=== Section Start ===
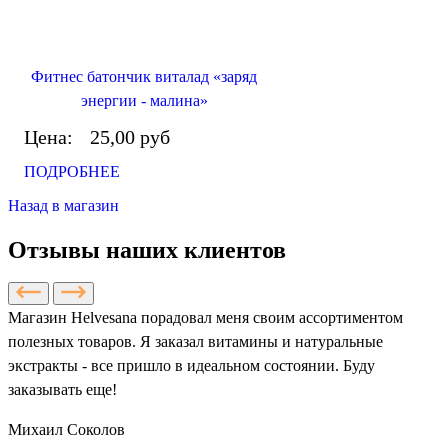
Фитнес батончик виталад «заряд
энергии - малина»
Цена:
25,00 руб
ПОДРОБНЕЕ
Назад в магазин
Отзывы наших клиентов
Магазин Helvesana порадовал меня своим ассортиментом
полезных товаров. Я заказал витамины и натуральные
экстракты - все пришло в идеальном состоянии. Буду
заказывать еще!
Михаил Соколов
=== Section End ===
| Task to complete |
Please set down the whole listing above exactly and skip every picture.

| Expected answer |
Фитнес батончик виталад «заряд
энергии - малина»
Цена:
25,00 руб
ПОДРОБНЕЕ
Назад в магазин
Отзывы наших клиентов
Магазин Helvesana порадовал меня своим ассортиментом
полезных товаров. Я заказал витамины и натуральные
экстракты - все пришло в идеальном состоянии. Буду
заказывать еще!
Михаил Соколов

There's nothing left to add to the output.